REQUIRED WORK ▸ Output each record exactly, excluding pictures.

= Beginning of Section =

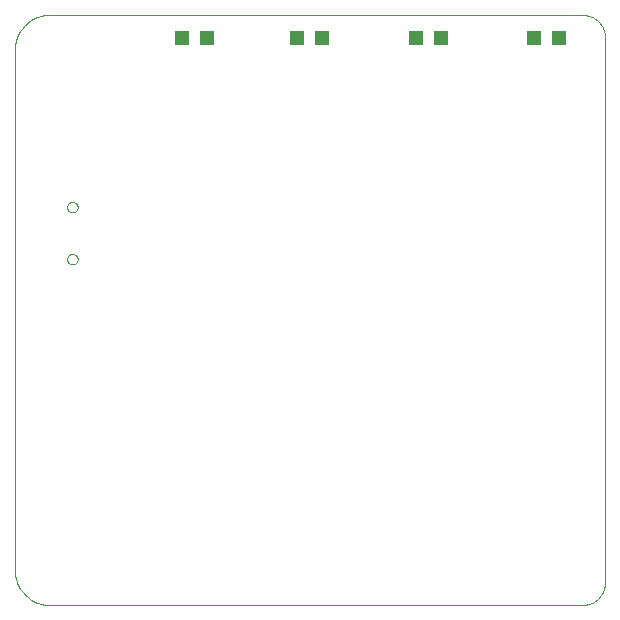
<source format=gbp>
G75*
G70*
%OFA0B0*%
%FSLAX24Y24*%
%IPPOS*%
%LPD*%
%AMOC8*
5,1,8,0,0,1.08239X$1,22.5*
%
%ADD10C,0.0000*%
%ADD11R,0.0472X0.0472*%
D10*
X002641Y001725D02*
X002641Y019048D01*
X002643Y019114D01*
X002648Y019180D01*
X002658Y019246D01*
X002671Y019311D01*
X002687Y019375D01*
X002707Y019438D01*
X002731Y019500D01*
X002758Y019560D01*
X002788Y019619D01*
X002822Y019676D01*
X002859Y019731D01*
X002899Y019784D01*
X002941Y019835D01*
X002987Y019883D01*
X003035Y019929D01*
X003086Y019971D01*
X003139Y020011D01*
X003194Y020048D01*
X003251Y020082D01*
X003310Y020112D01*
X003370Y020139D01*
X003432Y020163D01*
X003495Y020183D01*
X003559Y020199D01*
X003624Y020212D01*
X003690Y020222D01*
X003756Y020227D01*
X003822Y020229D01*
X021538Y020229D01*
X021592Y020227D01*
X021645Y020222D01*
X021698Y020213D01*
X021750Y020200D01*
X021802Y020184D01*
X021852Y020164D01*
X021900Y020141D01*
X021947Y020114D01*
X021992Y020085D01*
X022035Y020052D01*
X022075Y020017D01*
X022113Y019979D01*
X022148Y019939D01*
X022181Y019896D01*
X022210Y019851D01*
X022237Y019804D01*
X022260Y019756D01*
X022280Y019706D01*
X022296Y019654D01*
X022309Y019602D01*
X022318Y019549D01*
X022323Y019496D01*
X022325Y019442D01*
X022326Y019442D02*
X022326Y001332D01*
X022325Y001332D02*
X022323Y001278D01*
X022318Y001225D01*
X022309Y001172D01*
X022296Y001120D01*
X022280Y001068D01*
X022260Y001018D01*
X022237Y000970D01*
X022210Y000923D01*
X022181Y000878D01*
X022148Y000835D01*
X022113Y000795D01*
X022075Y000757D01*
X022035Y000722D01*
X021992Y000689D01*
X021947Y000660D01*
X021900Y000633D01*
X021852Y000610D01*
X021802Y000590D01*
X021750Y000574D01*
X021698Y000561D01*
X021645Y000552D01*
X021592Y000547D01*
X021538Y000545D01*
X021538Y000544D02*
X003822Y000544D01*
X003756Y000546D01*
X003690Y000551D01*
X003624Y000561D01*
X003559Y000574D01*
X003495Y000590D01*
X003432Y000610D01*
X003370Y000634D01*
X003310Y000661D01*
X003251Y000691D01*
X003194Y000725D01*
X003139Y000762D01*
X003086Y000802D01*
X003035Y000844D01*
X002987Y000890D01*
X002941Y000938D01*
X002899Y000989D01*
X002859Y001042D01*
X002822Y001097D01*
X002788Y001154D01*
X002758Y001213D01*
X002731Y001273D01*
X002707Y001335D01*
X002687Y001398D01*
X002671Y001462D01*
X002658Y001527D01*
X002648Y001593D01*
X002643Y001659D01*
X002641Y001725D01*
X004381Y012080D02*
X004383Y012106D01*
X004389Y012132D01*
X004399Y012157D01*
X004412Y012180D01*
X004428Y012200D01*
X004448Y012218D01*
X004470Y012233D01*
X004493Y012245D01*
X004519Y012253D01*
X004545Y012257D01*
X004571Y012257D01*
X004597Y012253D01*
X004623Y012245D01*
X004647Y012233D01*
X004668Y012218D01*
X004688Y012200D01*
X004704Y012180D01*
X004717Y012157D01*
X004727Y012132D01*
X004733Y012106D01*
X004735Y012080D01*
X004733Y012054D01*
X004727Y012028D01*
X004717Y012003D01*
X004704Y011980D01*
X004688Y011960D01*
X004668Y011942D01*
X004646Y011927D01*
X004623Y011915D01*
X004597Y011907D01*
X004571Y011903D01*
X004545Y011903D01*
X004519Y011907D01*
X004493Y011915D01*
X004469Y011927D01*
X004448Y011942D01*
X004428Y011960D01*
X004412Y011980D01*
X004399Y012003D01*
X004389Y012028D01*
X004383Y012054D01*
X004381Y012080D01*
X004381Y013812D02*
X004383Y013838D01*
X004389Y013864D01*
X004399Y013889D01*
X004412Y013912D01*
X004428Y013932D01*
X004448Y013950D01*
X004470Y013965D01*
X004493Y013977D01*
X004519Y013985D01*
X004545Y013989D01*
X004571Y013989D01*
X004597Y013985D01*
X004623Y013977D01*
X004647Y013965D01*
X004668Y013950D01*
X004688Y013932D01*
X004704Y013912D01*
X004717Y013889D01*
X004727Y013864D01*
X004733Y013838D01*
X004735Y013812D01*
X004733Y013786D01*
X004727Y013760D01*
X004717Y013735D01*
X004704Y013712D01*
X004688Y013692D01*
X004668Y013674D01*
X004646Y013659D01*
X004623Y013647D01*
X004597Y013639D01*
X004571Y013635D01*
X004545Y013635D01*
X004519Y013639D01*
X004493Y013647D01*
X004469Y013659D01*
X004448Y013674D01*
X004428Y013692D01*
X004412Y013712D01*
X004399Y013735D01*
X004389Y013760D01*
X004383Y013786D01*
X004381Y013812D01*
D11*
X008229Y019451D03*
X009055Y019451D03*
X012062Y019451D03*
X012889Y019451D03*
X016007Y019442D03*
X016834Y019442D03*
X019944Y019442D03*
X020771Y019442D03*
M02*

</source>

= End of Section =

RESPONSE BELOW ▸
<source format=gbp>
G75*
G70*
%OFA0B0*%
%FSLAX24Y24*%
%IPPOS*%
%LPD*%
%AMOC8*
5,1,8,0,0,1.08239X$1,22.5*
%
%ADD10C,0.0000*%
%ADD11R,0.0472X0.0472*%
D10*
X002641Y001725D02*
X002641Y019048D01*
X002643Y019114D01*
X002648Y019180D01*
X002658Y019246D01*
X002671Y019311D01*
X002687Y019375D01*
X002707Y019438D01*
X002731Y019500D01*
X002758Y019560D01*
X002788Y019619D01*
X002822Y019676D01*
X002859Y019731D01*
X002899Y019784D01*
X002941Y019835D01*
X002987Y019883D01*
X003035Y019929D01*
X003086Y019971D01*
X003139Y020011D01*
X003194Y020048D01*
X003251Y020082D01*
X003310Y020112D01*
X003370Y020139D01*
X003432Y020163D01*
X003495Y020183D01*
X003559Y020199D01*
X003624Y020212D01*
X003690Y020222D01*
X003756Y020227D01*
X003822Y020229D01*
X021538Y020229D01*
X021592Y020227D01*
X021645Y020222D01*
X021698Y020213D01*
X021750Y020200D01*
X021802Y020184D01*
X021852Y020164D01*
X021900Y020141D01*
X021947Y020114D01*
X021992Y020085D01*
X022035Y020052D01*
X022075Y020017D01*
X022113Y019979D01*
X022148Y019939D01*
X022181Y019896D01*
X022210Y019851D01*
X022237Y019804D01*
X022260Y019756D01*
X022280Y019706D01*
X022296Y019654D01*
X022309Y019602D01*
X022318Y019549D01*
X022323Y019496D01*
X022325Y019442D01*
X022326Y019442D02*
X022326Y001332D01*
X022325Y001332D02*
X022323Y001278D01*
X022318Y001225D01*
X022309Y001172D01*
X022296Y001120D01*
X022280Y001068D01*
X022260Y001018D01*
X022237Y000970D01*
X022210Y000923D01*
X022181Y000878D01*
X022148Y000835D01*
X022113Y000795D01*
X022075Y000757D01*
X022035Y000722D01*
X021992Y000689D01*
X021947Y000660D01*
X021900Y000633D01*
X021852Y000610D01*
X021802Y000590D01*
X021750Y000574D01*
X021698Y000561D01*
X021645Y000552D01*
X021592Y000547D01*
X021538Y000545D01*
X021538Y000544D02*
X003822Y000544D01*
X003756Y000546D01*
X003690Y000551D01*
X003624Y000561D01*
X003559Y000574D01*
X003495Y000590D01*
X003432Y000610D01*
X003370Y000634D01*
X003310Y000661D01*
X003251Y000691D01*
X003194Y000725D01*
X003139Y000762D01*
X003086Y000802D01*
X003035Y000844D01*
X002987Y000890D01*
X002941Y000938D01*
X002899Y000989D01*
X002859Y001042D01*
X002822Y001097D01*
X002788Y001154D01*
X002758Y001213D01*
X002731Y001273D01*
X002707Y001335D01*
X002687Y001398D01*
X002671Y001462D01*
X002658Y001527D01*
X002648Y001593D01*
X002643Y001659D01*
X002641Y001725D01*
X004381Y012080D02*
X004383Y012106D01*
X004389Y012132D01*
X004399Y012157D01*
X004412Y012180D01*
X004428Y012200D01*
X004448Y012218D01*
X004470Y012233D01*
X004493Y012245D01*
X004519Y012253D01*
X004545Y012257D01*
X004571Y012257D01*
X004597Y012253D01*
X004623Y012245D01*
X004647Y012233D01*
X004668Y012218D01*
X004688Y012200D01*
X004704Y012180D01*
X004717Y012157D01*
X004727Y012132D01*
X004733Y012106D01*
X004735Y012080D01*
X004733Y012054D01*
X004727Y012028D01*
X004717Y012003D01*
X004704Y011980D01*
X004688Y011960D01*
X004668Y011942D01*
X004646Y011927D01*
X004623Y011915D01*
X004597Y011907D01*
X004571Y011903D01*
X004545Y011903D01*
X004519Y011907D01*
X004493Y011915D01*
X004469Y011927D01*
X004448Y011942D01*
X004428Y011960D01*
X004412Y011980D01*
X004399Y012003D01*
X004389Y012028D01*
X004383Y012054D01*
X004381Y012080D01*
X004381Y013812D02*
X004383Y013838D01*
X004389Y013864D01*
X004399Y013889D01*
X004412Y013912D01*
X004428Y013932D01*
X004448Y013950D01*
X004470Y013965D01*
X004493Y013977D01*
X004519Y013985D01*
X004545Y013989D01*
X004571Y013989D01*
X004597Y013985D01*
X004623Y013977D01*
X004647Y013965D01*
X004668Y013950D01*
X004688Y013932D01*
X004704Y013912D01*
X004717Y013889D01*
X004727Y013864D01*
X004733Y013838D01*
X004735Y013812D01*
X004733Y013786D01*
X004727Y013760D01*
X004717Y013735D01*
X004704Y013712D01*
X004688Y013692D01*
X004668Y013674D01*
X004646Y013659D01*
X004623Y013647D01*
X004597Y013639D01*
X004571Y013635D01*
X004545Y013635D01*
X004519Y013639D01*
X004493Y013647D01*
X004469Y013659D01*
X004448Y013674D01*
X004428Y013692D01*
X004412Y013712D01*
X004399Y013735D01*
X004389Y013760D01*
X004383Y013786D01*
X004381Y013812D01*
D11*
X008229Y019451D03*
X009055Y019451D03*
X012062Y019451D03*
X012889Y019451D03*
X016007Y019442D03*
X016834Y019442D03*
X019944Y019442D03*
X020771Y019442D03*
M02*

</source>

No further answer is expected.